Kodi Community Forum

Full Version: Xml parsing in plugin
You're currently viewing a stripped down version of our content. View the full version with proper formatting.
Hi guys,
I want to code a video plugin but I have some problems. I've seen the plugin tutorial from Voinage and there he uses a site where the links to the videos are on the html page. On the this site some links where loaded through javascript. I've found the xml files where the video ids are stored. The problem is I need to parse the links from various xml files but I don't know how.

Thanks

kimx
kimx Wrote:Hi guys,
I want to code a video plugin but I have some problems. I've seen the plugin tutorial from Voinage and there he uses a site where the links to the videos are on the html page. On the this site some links where loaded through javascript. I've found the xml files where the video ids are stored. The problem is I need to parse the links from various xml files but I don't know how.

Thanks

kimx

Try looking at the minidom or ElementTree or BeautifulStoneSoup or one of the many other xml parsing modules for python.

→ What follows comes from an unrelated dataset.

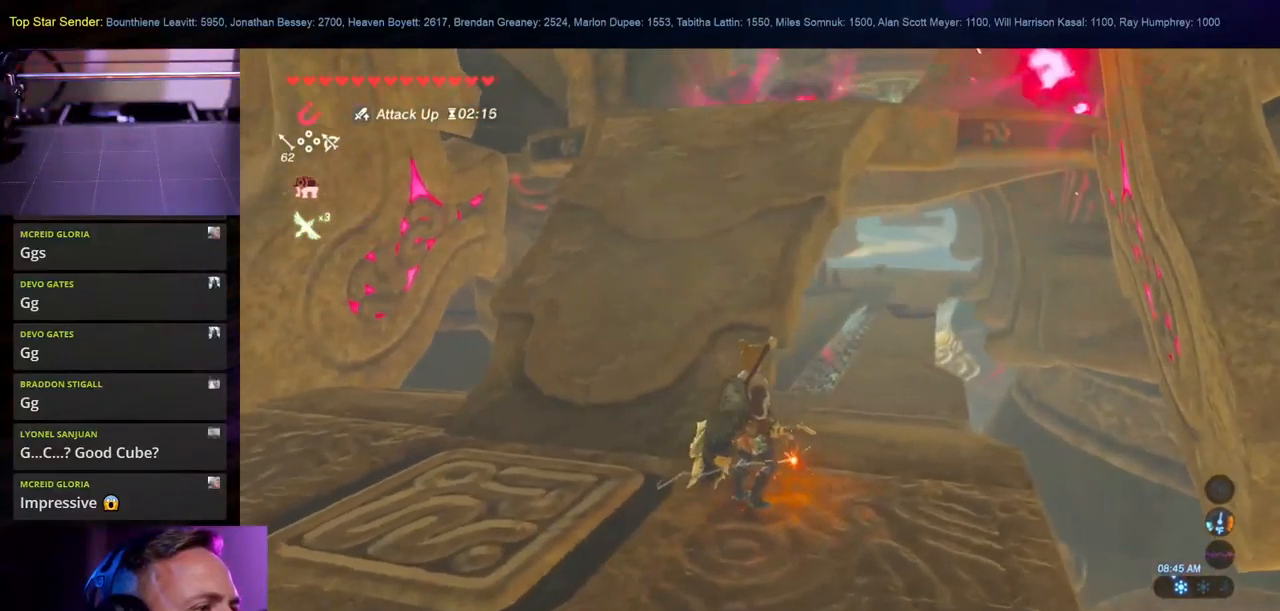
{"buttons": [], "left_stick": "center", "right_stick": "center", "events": [[100, "left_stick", "right"], [150, "right_stick", "left"], [333, "left_stick", "center"], [383, "right_stick", "center"]]}
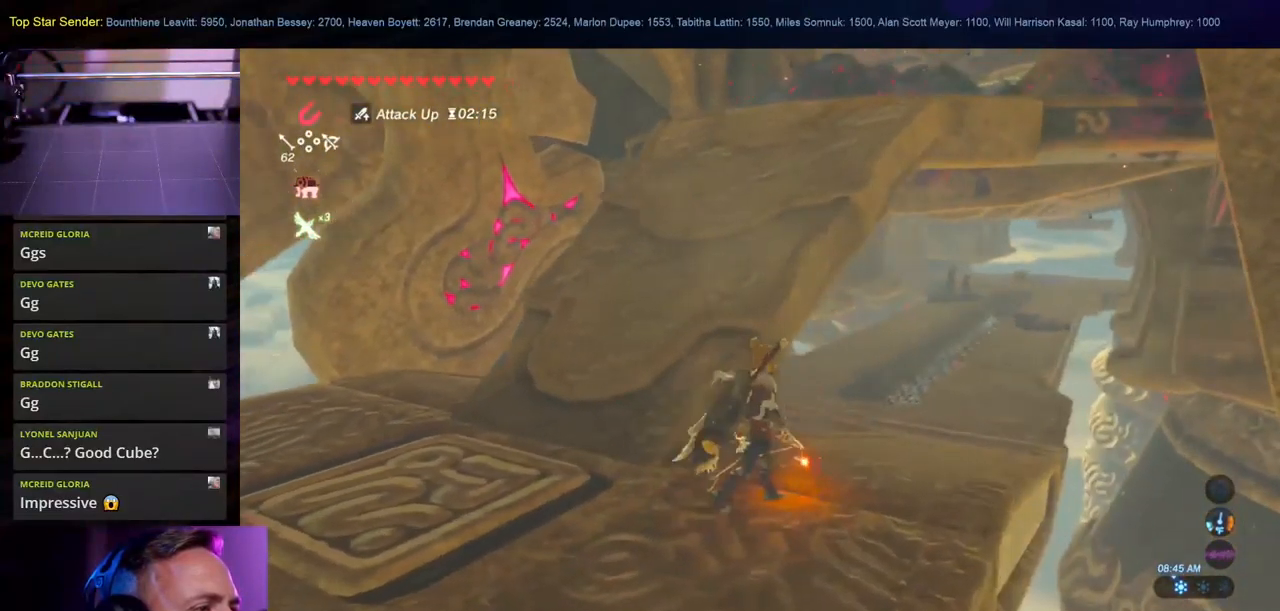
{"buttons": [], "left_stick": "center", "right_stick": "center", "events": []}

Googling something like parse xml with python or even 'parse links from xml with python' should return some good results.
I haven't myselft played with minidom but here is an example:
http://sebsauvage.net/python/snyppets/in...#parse_rss

Concerning ElementTree or BeautifulSoup, I used both on the same XML and from my point of view:
- BeautifulSoup supports better errors in XML file but is a little bit slower
Here a quick example (not tested specifically this one, but is should work):
Code:
from BeautifulSoup import BeautifulStoneSoup, Tag, NavigableString

soup =  BeautifulStoneSoup((open(os.path.join(CACHEDIR, XMLFile), 'r')).read())
cat_scrapers = soup.find("scrapers")

if cat_scrapers != None:
    for item in cat_scrapers.findAll("entry"):
        if hasattr(item.title,'string'):
            if item.title.string != None:
                title = item.title.string.encode("cp1252")
        if hasattr(item.version,'string'):
            if item.version.string != None:
                version = item.version.string.encode("utf-8")
        if hasattr(item.lang,'string'):
            if item.lang.string != None:
                language = item.lang.string.encode("utf-8")
        if hasattr(item.date,'string'):
            if item.date.string != None:
                date = item.date.string.encode("cp1252")
        if hasattr(item.previewvideourl,'string'):
            if item.previewvideourl.string != None:
                previewVideoURL = item.previewvideourl.string.encode("utf-8")


- ElementTree doesn't like error (means you have more to right in order to cover those cases) but is very very fast for parsing XML, I have seen a huge different in the speed.
Here the same example with Element Tree (not tested):
Code:
import elementtree.ElementTree as ET

elems          = ET.parse( open( os.path.join( CACHEDIR, XMLFile ), "r" ) ).getroot()
cat_scrapers = elems.find( "scrapers" ).findall( "entry" )

for item in cat_scrapers:
    title             = item.findtext( "title" )
    version           = item.findtext( "version" )
    language          = item.findtext( "lang" )
    date              = item.findtext( "date" )
    added             = item.findtext( "added" )
    previewVideoURL   = item.findtext( "previewVideoURL" )

In both cases you will need to cover the exceptions (using try/excpetion block) and limit cases of course.

Here it is. I hope it helps.
Minidom sits between the two in terms of speed. Like element tree, it requires mostly correct xml. The only benefit of it over element tree is it is in the standard lib in python 2.4 (the one in xbmc).

If you're very concerned about speed, check out lxml Nod
First off all thank you. I'm playing with lxml right now but I have problems getting to a node based on a value of an argument. I've tried this example on the lxml homepage:
http://codespeak.net/lxml/tutorial.html#elementpath
but there are errors. Any suggestions?

Thanks and gn8
kimx
rwparris2 Wrote:If you're very concerned about speed, check out lxml Nod

lxml really good parser but it's huge. Plex devs use lxml on plex apps. I think about using lxml but it's not handy because I have to add different lxml builds for all platforms.

I wish XBMC support user Lib folder to(ticket - 7246). If it's support we can create Additional Python Library Package on Google Addon page (add all parsers in it. Like feedparser, BeautifulSoup or lxml etc..) and install with SVN Installer. After that we dont need it tons of parsers in Plugins.
those techniques are all well and "proper" but parsing a large doc can have a sever ram impact and on xbox that might siply mean it wont work.

An alternative "cheating" way would be to use regex - if done right it can also be the fastest way of parsing too.